One day a former fellow-officer came to visit him & accused him of betrayal, cowardice, etc. The hermit said nothing, but kept on sitting — & the officer fell into a rage, drew his sword, & struck. Spontaneously the unarmed master disarmed the officer & returned his sword. Again & again the officer tried to kill, using every subtle kata in his repertoire — but out of his empty mind the hermit each time invented a new way to disarm him.
The officer of course became his first disciple. Later, they learned how to dodge bullets.
We might contemplate some form of metadrama meant to capture a taste of this performance, which gave rise to a wholly new art, a totally non-violent way of fighting — war without murder, “the sword of life” rather than death.
A conspiracy of artists, anonymous as any mad bombers, but aimed toward an act of gratuitous generosity rather than violence — at the millennium rather than the apocalypse — or rather, aimed at a present moment of aesthetic shock in the service of realization & liberation.
Art tells gorgeous lies that come true.
Is it possible to create a SECRET THEATER in which both artist & audience have completely disappeared — only to re-appear on another plane, where life & art have become the same thing, the pure giving of gifts?
We take Kirkegaard’s “leap of faith,” but absent the old existentialist’s Fear & Trembling & Sickness unto death. Our leap of faith into sorcery & secret theater is more like a wet dream than a nightmare, “awe-full”, not awful.
We name our peerage of this new plane Charles Wain & The Seven Dramaturgs. But no Peer Panel here, please. We prefer, like Jacob, to wrestle with our angels, & if our tussling turns amorous, all the better. Let the games begin. The Seven Dramaturgs show us that the universe wants, more than that, intends to play with us. We can be pawns or partners in this intention of The Seven Dramaturgs.

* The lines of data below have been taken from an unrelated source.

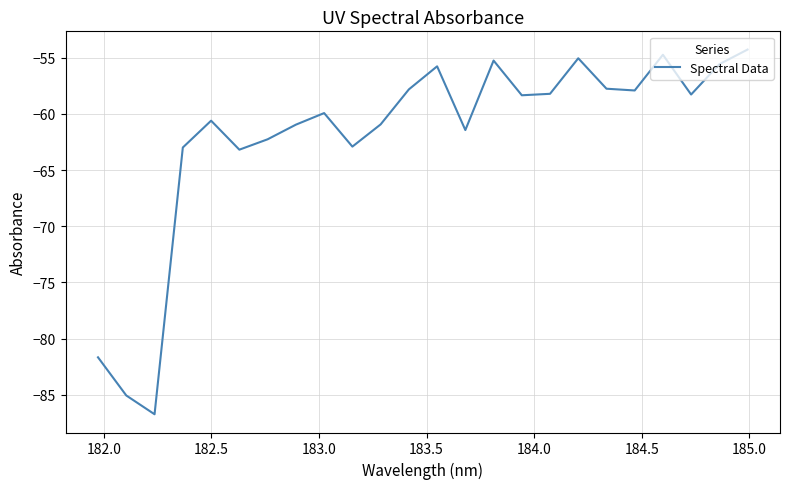

Does the chart display data point markers on the line(s)?

No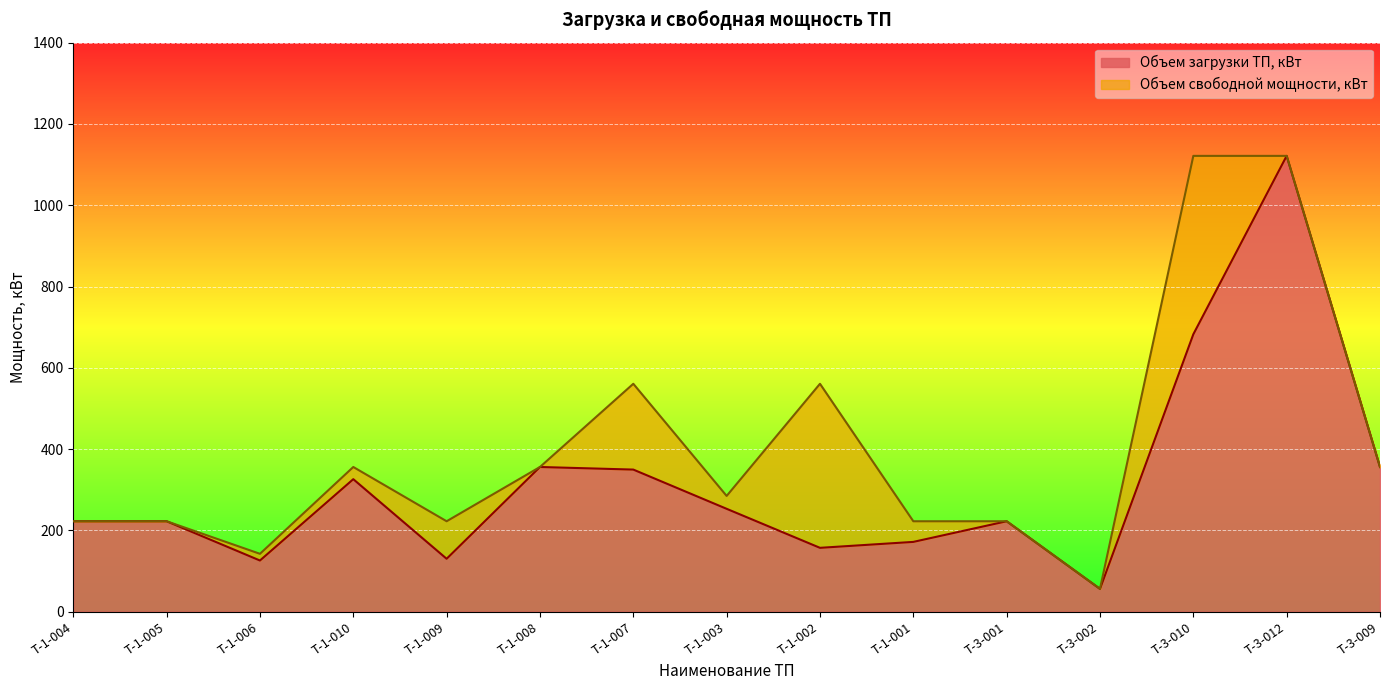

Does the chart display data point markers on the line(s)?

No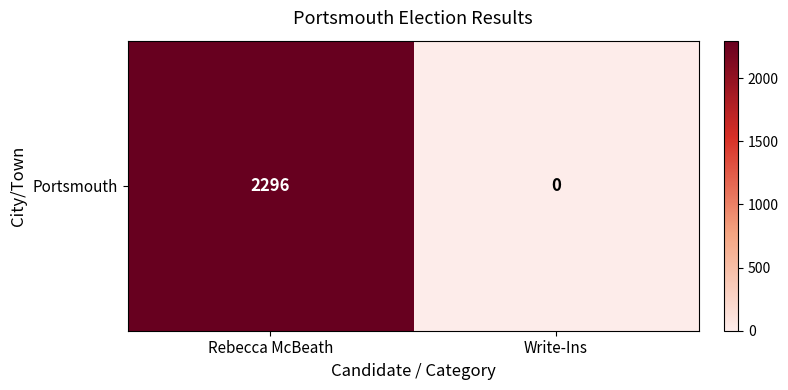

Reading left to right, what are all the values shown in this chart?

2296	0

In Sufiism there is a belief in The Forty Guardians who protect & keep mankind from destroying itself. What’s interesting is, these Guardians are human, but they remain completely unknown & are constantly in flux. Anyone in the world could be one of The Forty at a present moment, including oneself. Of course you would never know if you had been one of The Forty — they remain anonymous even to themselves. That is why Sufiism calls for you to bow your head whenever you meet a stranger — he could be one of The Forty Guardians.
Do we lead or follow The Seven Dramaturgs in their sorcery & secret theater? Ali Baba is merely one of The Forty Thieves — each of The Forty Thieves is Ali Baba. The text does not begin or end here — the pencil is passed like a baton amongst The Seven Dramaturgs. The universe is still being written.